The Hospital's HR.2001c, HR.1022 and HR.1024 forms were admitted without objection. Each form, cites federal law, and provides information that: (1) nonexempt employees must receive overtime pay; (2) exempt employees “are paid to perform a job,” while nonexempt employees are paid for hours worked; (3) nonexempt employees are required to accurately record and report the hours worked; and (4) nonexempt employees who work beyond forty hours a week must receive overtime. The complained-of evidence either states the same information included on the forms or quotes those forms. Thus, even assuming error, we conclude that admission of the same or similar evidence, without objection, rendered any alleged error harmless. See Richardson v. Green, 677 S.W.2d 497, 501 (Tex. 1984) (“The general rule is that error in the admission of testimony is deemed harmless if the objecting party subsequently permits the same or similar evidence to be introduced without objection.”). We overrule the Hospital's fourth issue.
We affirm the trial court's judgment.
1. The Nurses agree that neither evaluations nor handbooks constitute an employment contract. Therefore, we agree with the Nurses that whether the employment contracts constituted an express contract is not an issue in this case.

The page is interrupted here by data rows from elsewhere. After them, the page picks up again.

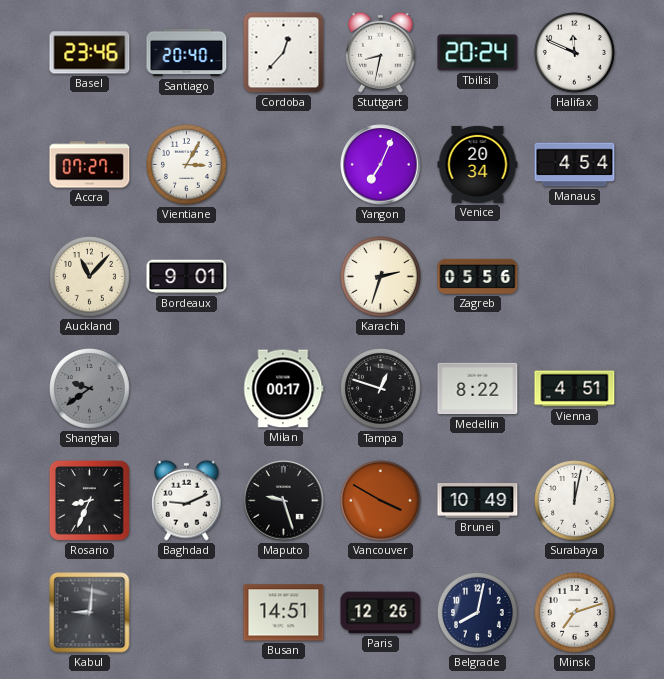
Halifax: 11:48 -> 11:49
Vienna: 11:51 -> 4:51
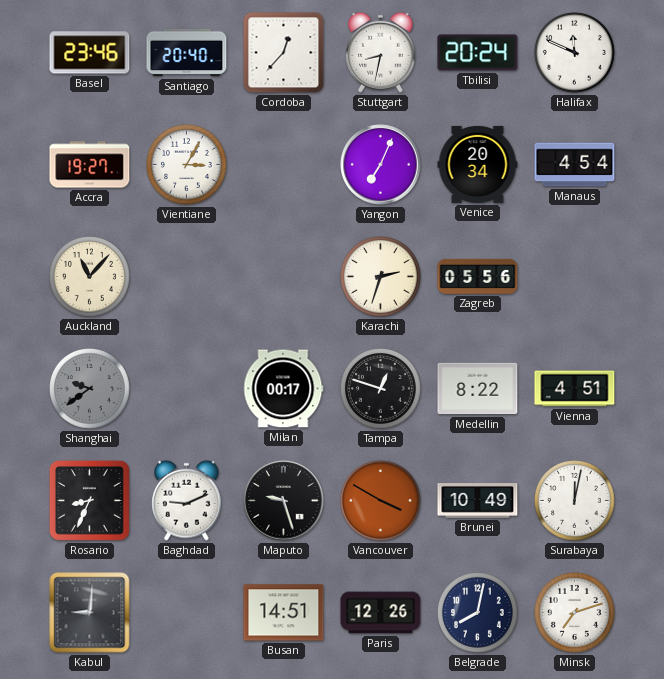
Accra: 07:27 -> 19:27
Bordeaux: 9:01 -> none
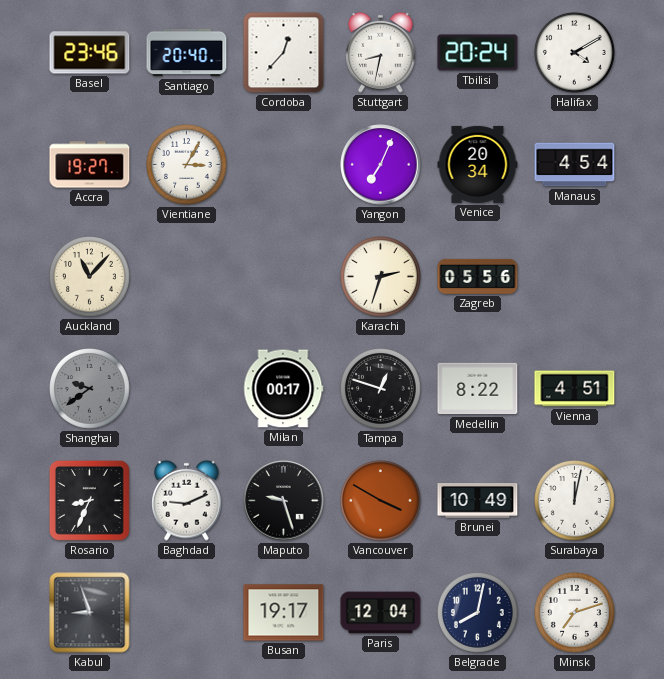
Halifax: 11:49 -> 4:10
Kabul: 9:01 -> 8:57
Busan: 14:51 -> 19:17
Paris: 12:26 -> 12:04
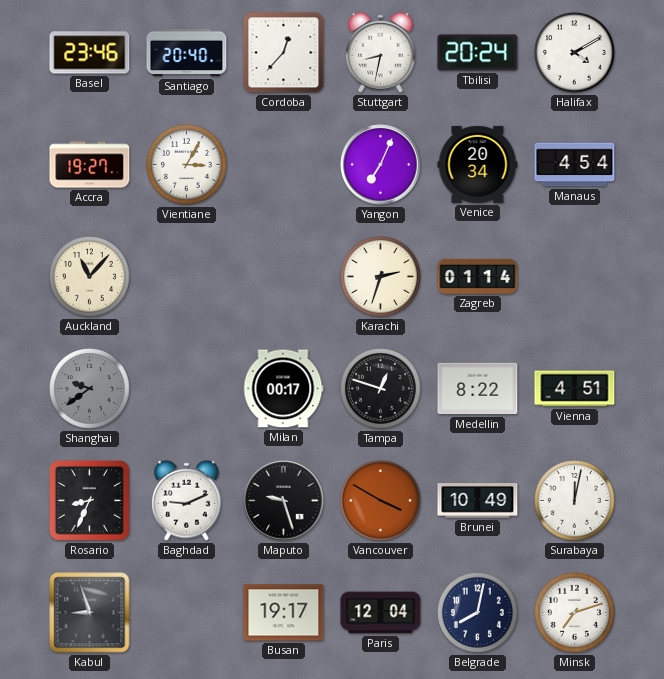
Zagreb: 05:56 -> 01:14
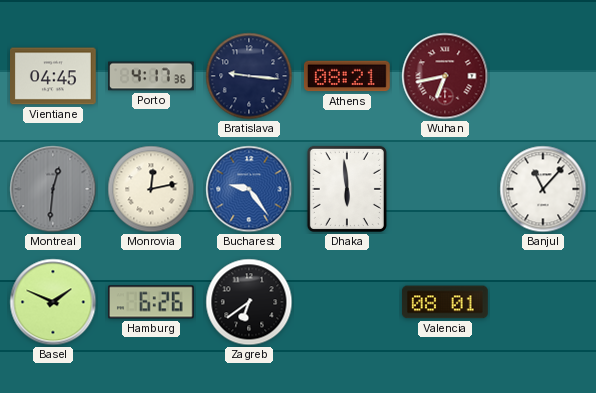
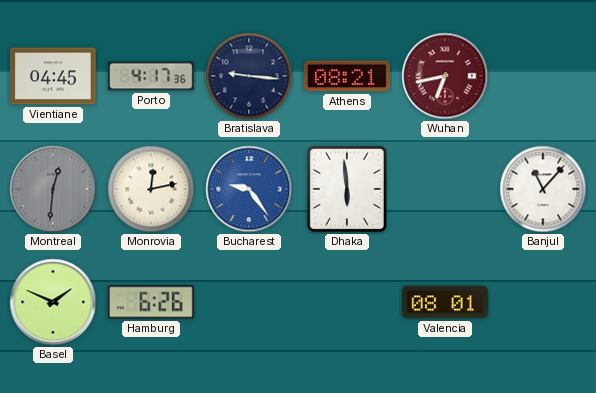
Zagreb: 6:39 -> none
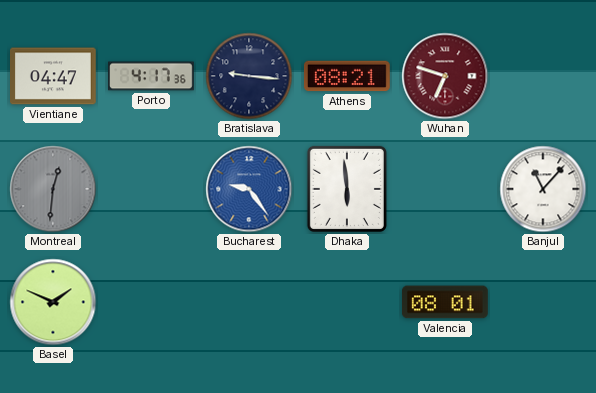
Vientiane: 04:45 -> 04:47
Wuhan: 6:43 -> 6:48
Monrovia: 12:13 -> none
Hamburg: 6:26 -> none
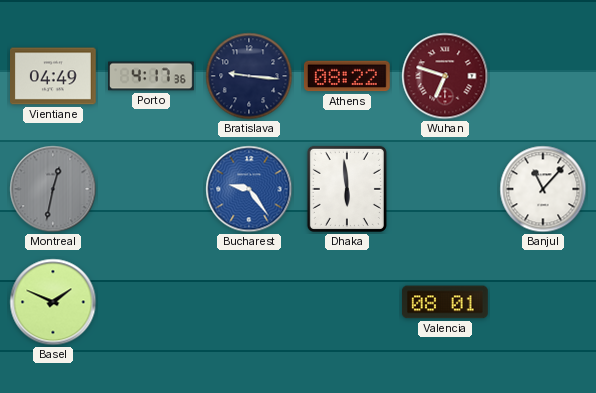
Vientiane: 04:47 -> 04:49
Athens: 08:21 -> 08:22
Montreal: 12:31 -> 12:32
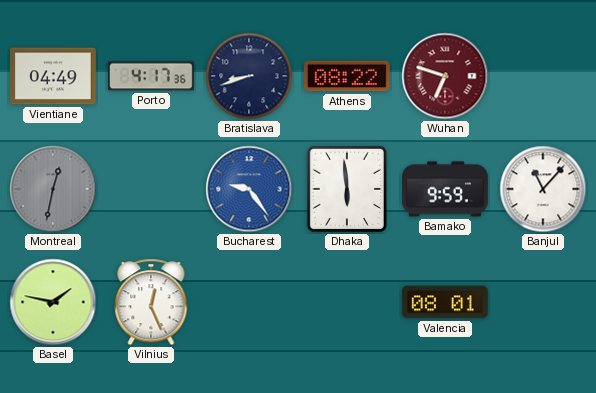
Bratislava: 9:16 -> 8:42
Bamako: none -> 9:59
Basel: 1:49 -> 1:47
Vilnius: none -> 12:26
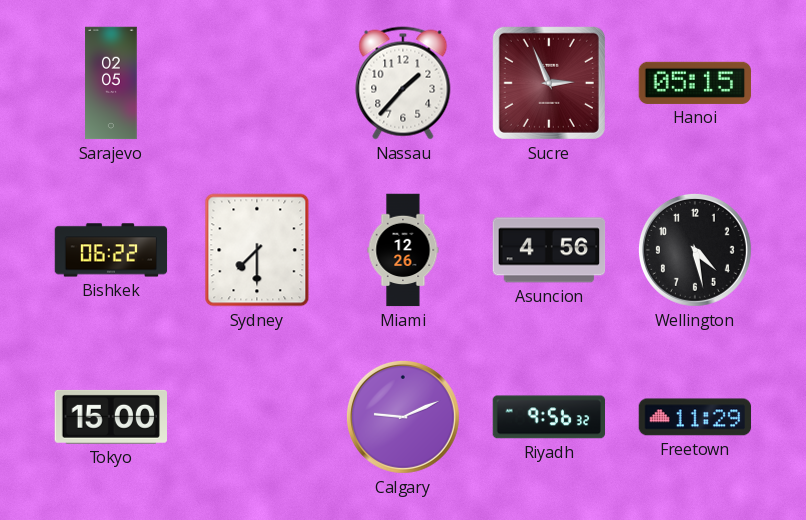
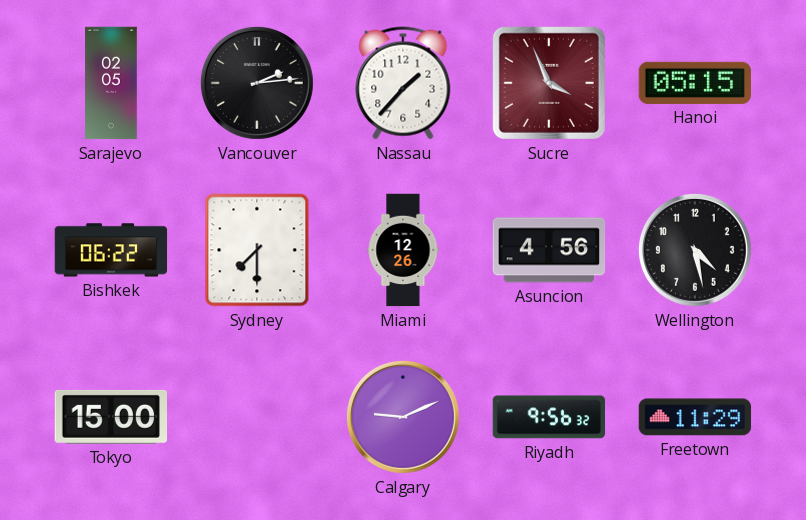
Vancouver: none -> 2:14
Sucre: 2:56 -> 3:56
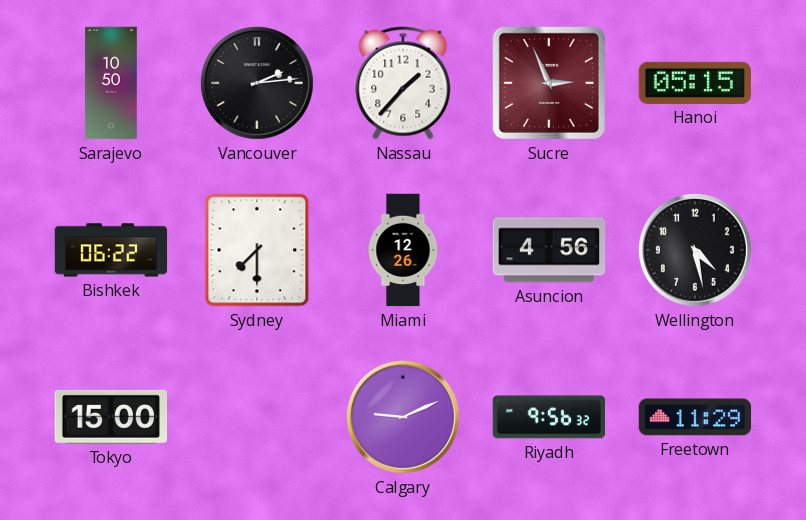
Sarajevo: 02:05 -> 10:50
Sucre: 3:56 -> 2:56
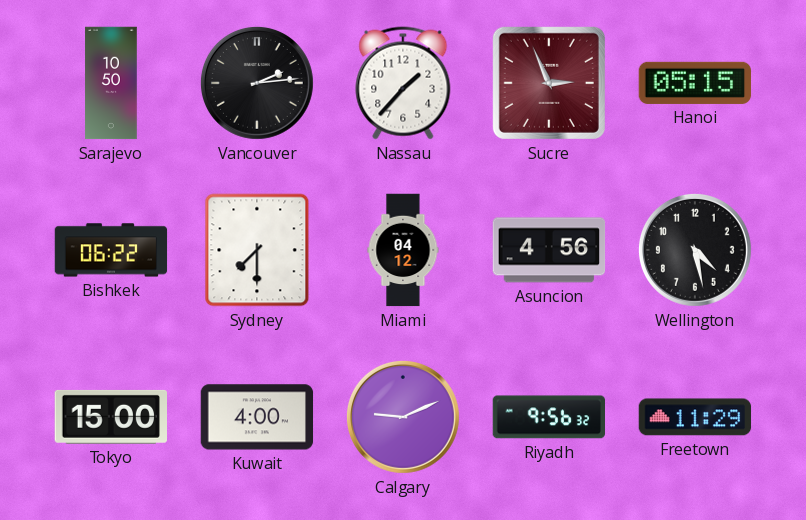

2. The charge instructed, in relevant part, that “[i]n deciding whether the parties reached an agreement, you may consider what they said in light of the surrounding circumstances, including any personnel files and policies, and including course of dealing.”
3. By its third issue, the Hospital contends that if we sustain either its first or second issues, the evidence is legally and factually insufficient to support the jury's finding that it failed to pay the Nurses a fixed amount. The Hospital states that it “understands that if the jury could consider the evaluation form as a contract of employment, and if there is legally and factually sufficient evidence that the hospital agreed to pay” a fixed amount or salary as “noted on the evaluation sheet,” there is also legally and factually sufficient evidence that the hospital breached the agreement. We have overruled the Hospital's first and second issues; thus, we need not address its third issue as it is not dispositive. See TEX. R. APP. P. 41.7.